## Work order
Write out every entry below exactly as it appears. Pictures do not belong in the copy.

## Dataset content
● ● ● ● ● ● ●

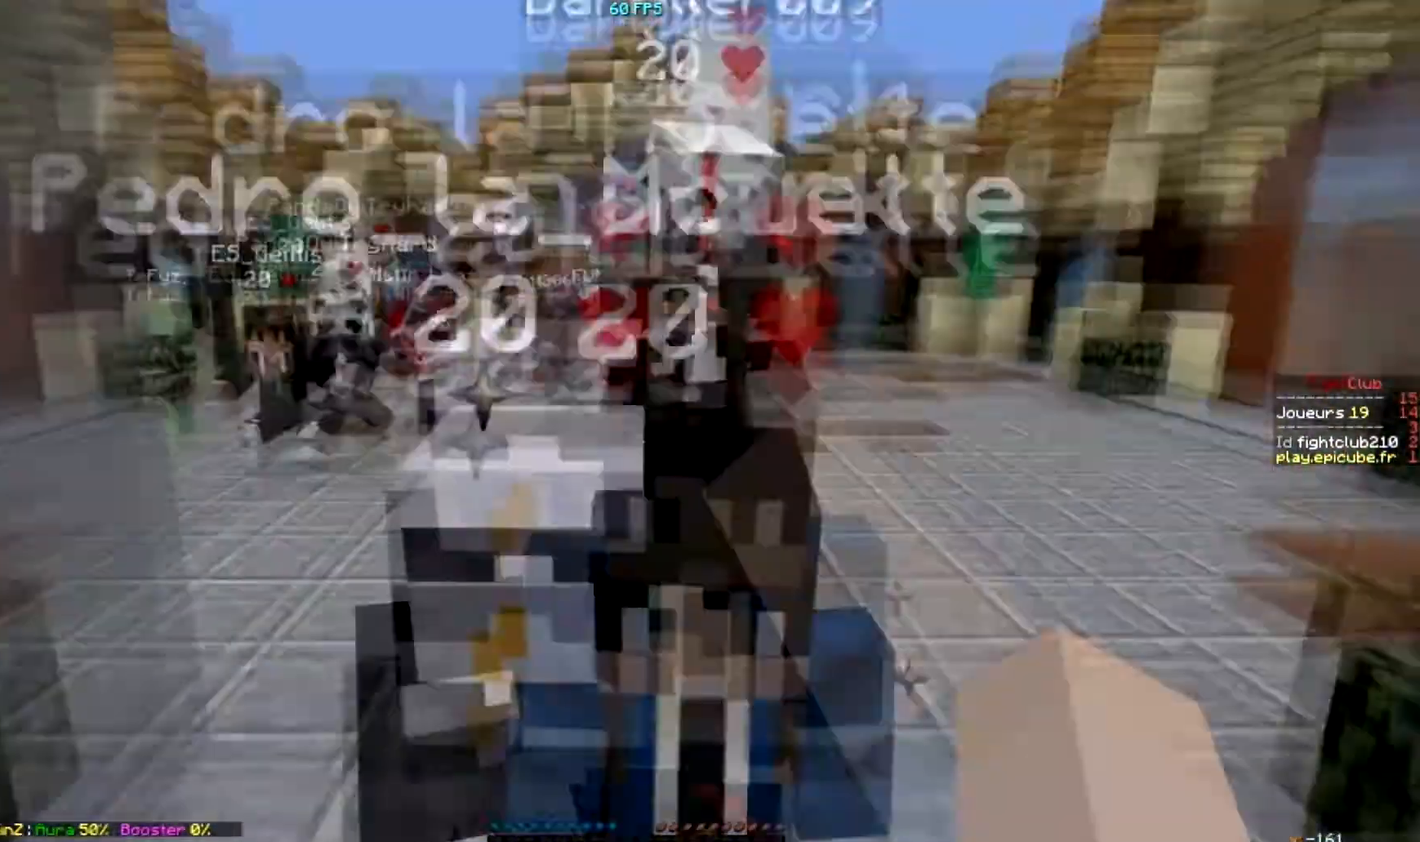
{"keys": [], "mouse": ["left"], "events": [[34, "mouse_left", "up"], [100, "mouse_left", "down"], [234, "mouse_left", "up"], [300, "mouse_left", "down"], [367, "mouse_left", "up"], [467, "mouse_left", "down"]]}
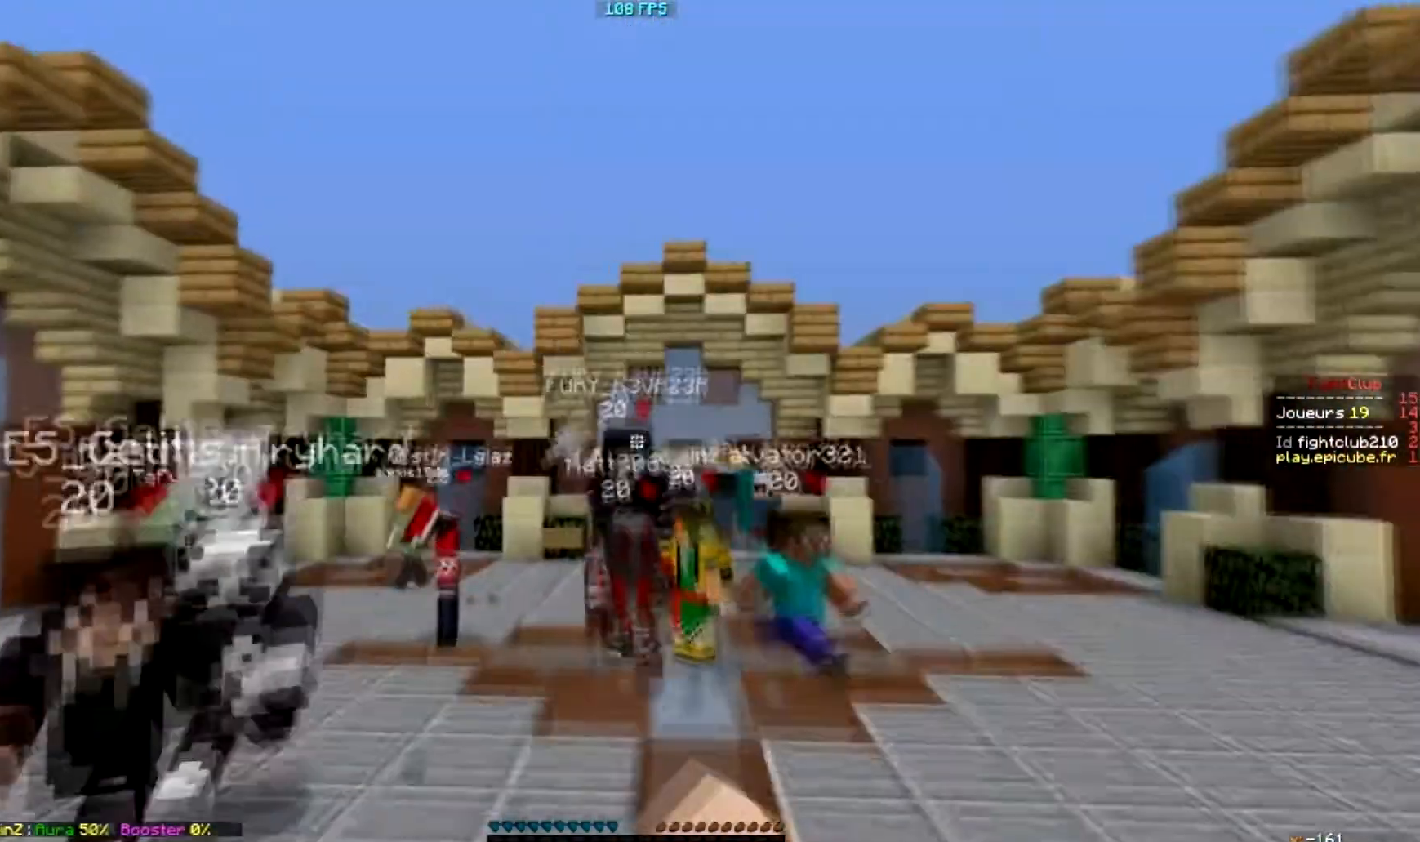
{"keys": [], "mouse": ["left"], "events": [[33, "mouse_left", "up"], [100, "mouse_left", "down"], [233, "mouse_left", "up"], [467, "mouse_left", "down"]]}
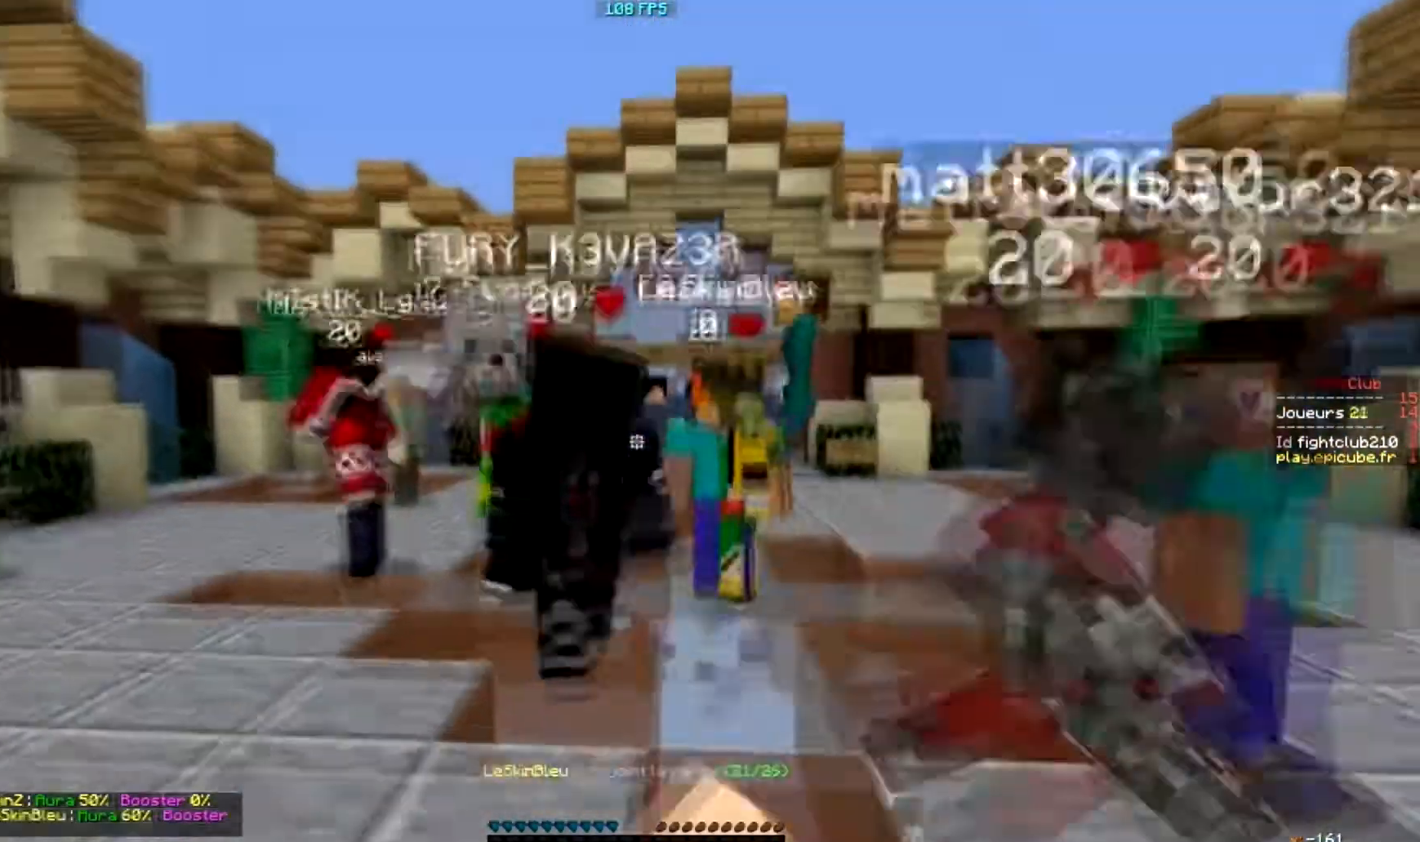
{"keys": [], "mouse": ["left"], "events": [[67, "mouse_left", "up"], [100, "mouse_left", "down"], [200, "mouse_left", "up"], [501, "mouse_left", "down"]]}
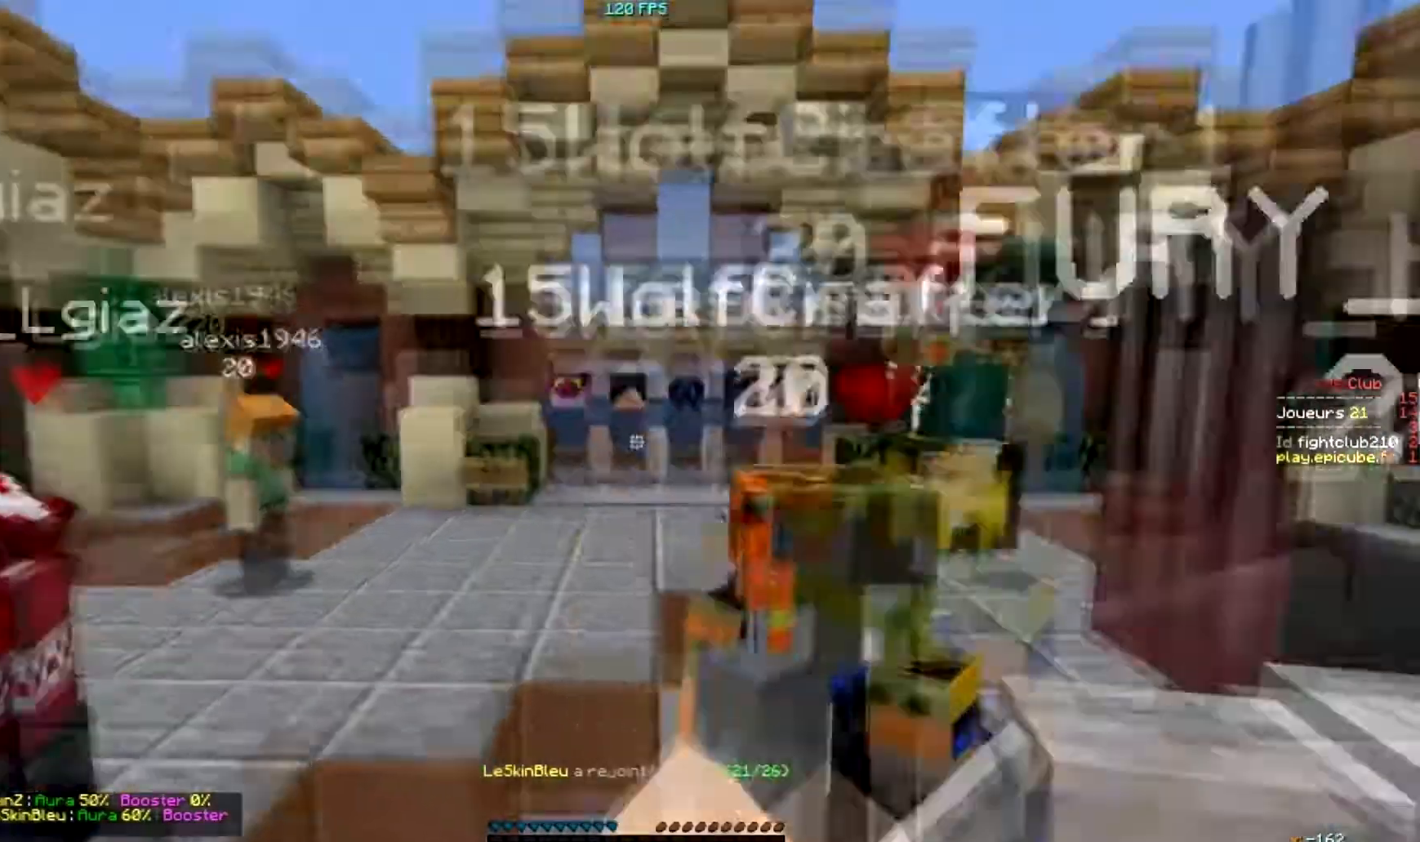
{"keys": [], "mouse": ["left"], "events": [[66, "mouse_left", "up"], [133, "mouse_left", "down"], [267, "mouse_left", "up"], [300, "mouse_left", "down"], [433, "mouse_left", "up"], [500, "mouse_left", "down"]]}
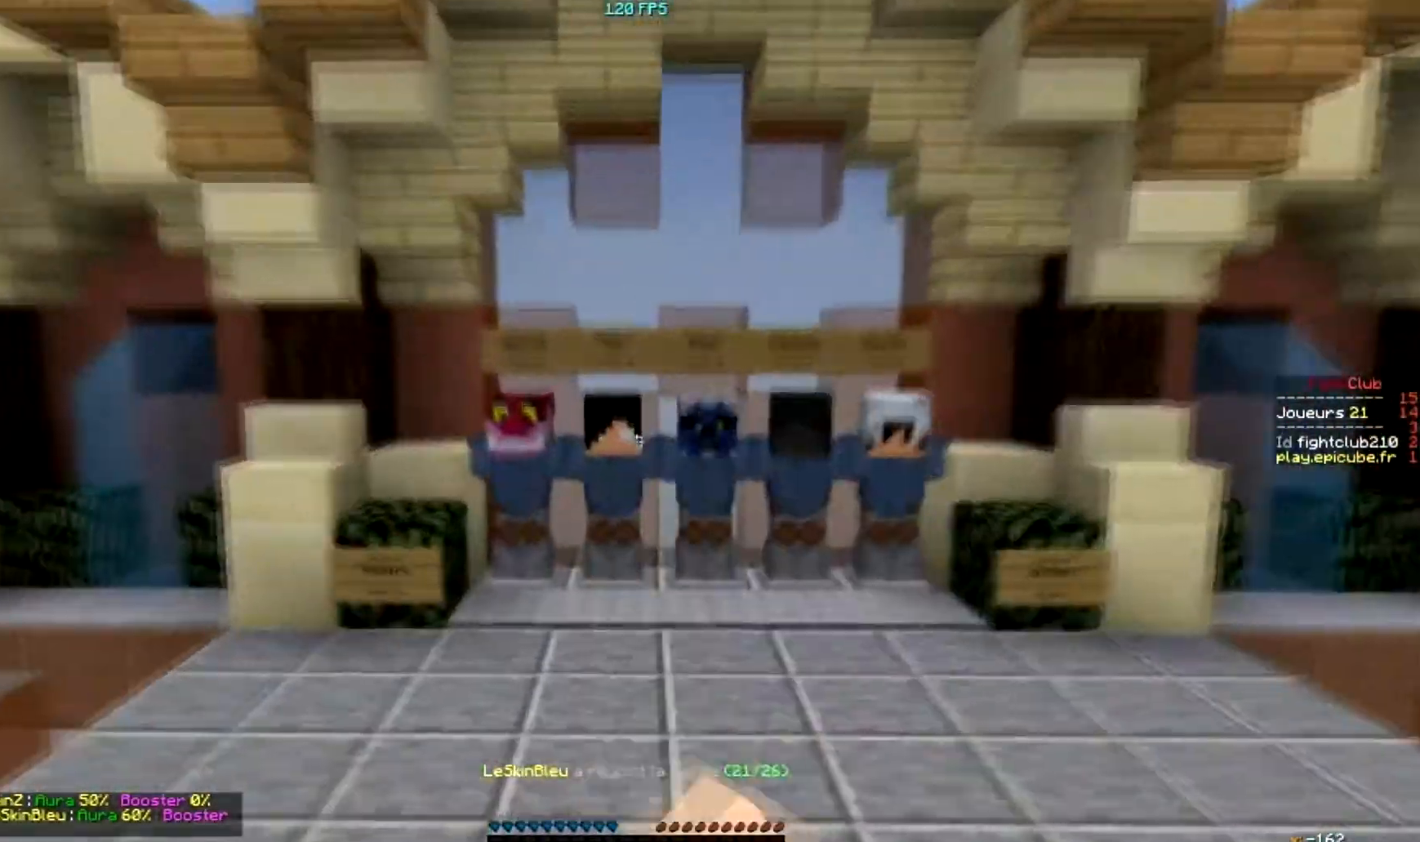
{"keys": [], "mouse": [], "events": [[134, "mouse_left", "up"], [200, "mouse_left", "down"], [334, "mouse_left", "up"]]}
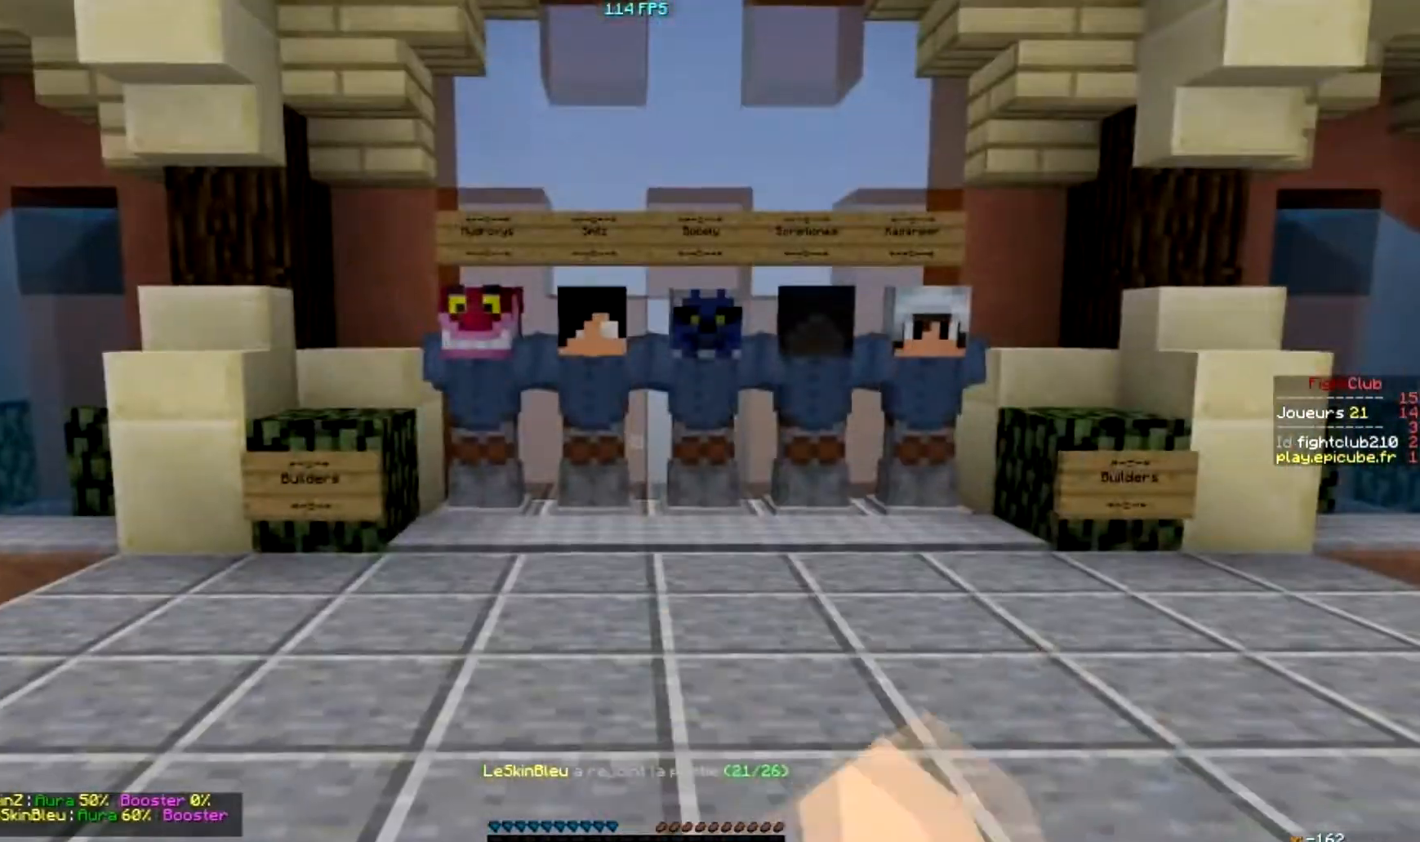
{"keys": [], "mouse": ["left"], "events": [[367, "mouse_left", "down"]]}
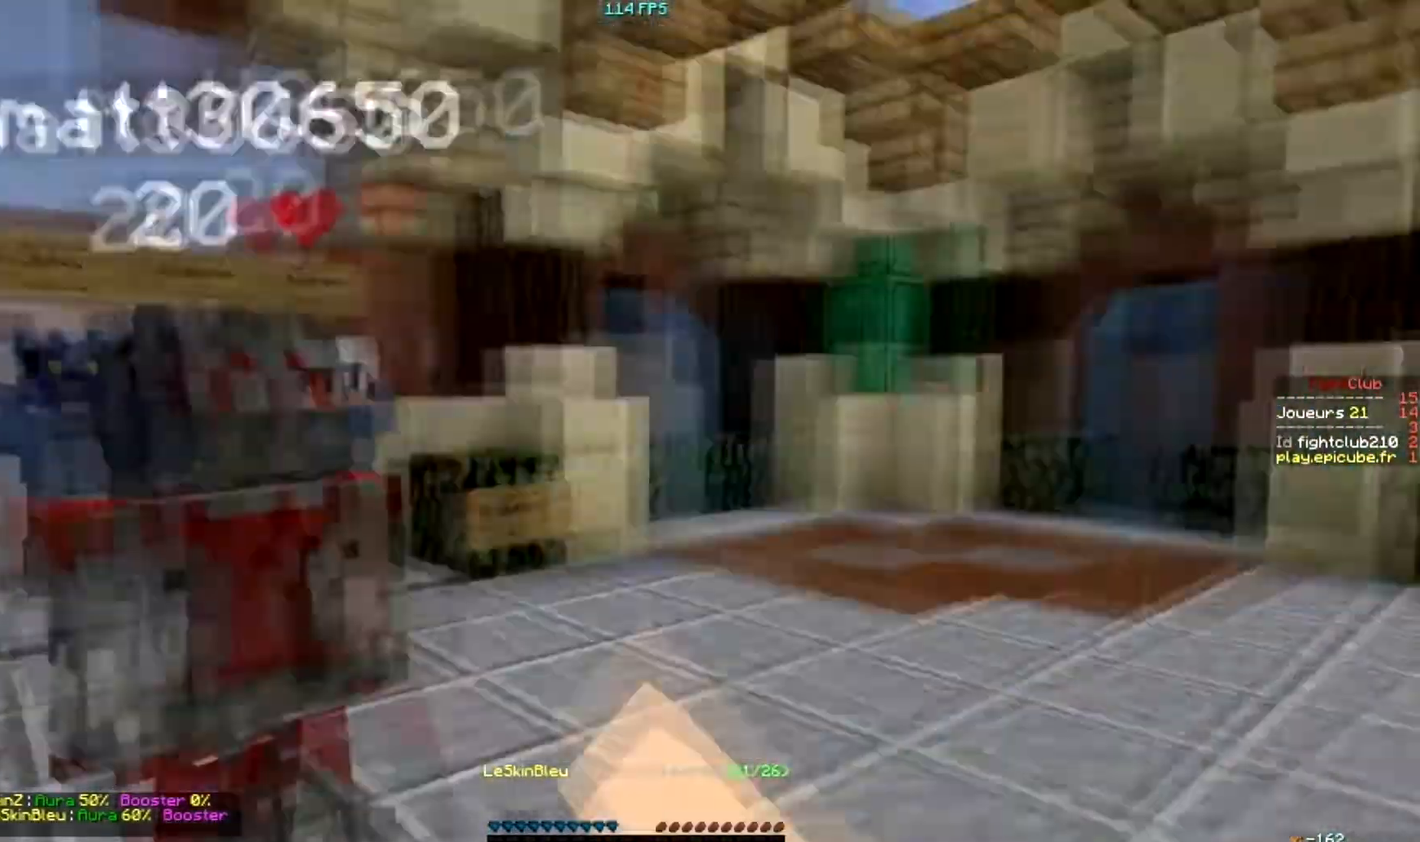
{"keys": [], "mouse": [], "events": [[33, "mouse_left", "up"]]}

● ● ● ● ● ● ●

## Answer to this problem
{"keys": [], "mouse": ["left"], "events": [[34, "mouse_left", "up"], [100, "mouse_left", "down"], [234, "mouse_left", "up"], [300, "mouse_left", "down"], [367, "mouse_left", "up"], [467, "mouse_left", "down"]]}
{"keys": [], "mouse": ["left"], "events": [[33, "mouse_left", "up"], [100, "mouse_left", "down"], [233, "mouse_left", "up"], [467, "mouse_left", "down"]]}
{"keys": [], "mouse": ["left"], "events": [[67, "mouse_left", "up"], [100, "mouse_left", "down"], [200, "mouse_left", "up"], [501, "mouse_left", "down"]]}
{"keys": [], "mouse": ["left"], "events": [[66, "mouse_left", "up"], [133, "mouse_left", "down"], [267, "mouse_left", "up"], [300, "mouse_left", "down"], [433, "mouse_left", "up"], [500, "mouse_left", "down"]]}
{"keys": [], "mouse": [], "events": [[134, "mouse_left", "up"], [200, "mouse_left", "down"], [334, "mouse_left", "up"]]}
{"keys": [], "mouse": ["left"], "events": [[367, "mouse_left", "down"]]}
{"keys": [], "mouse": [], "events": [[33, "mouse_left", "up"]]}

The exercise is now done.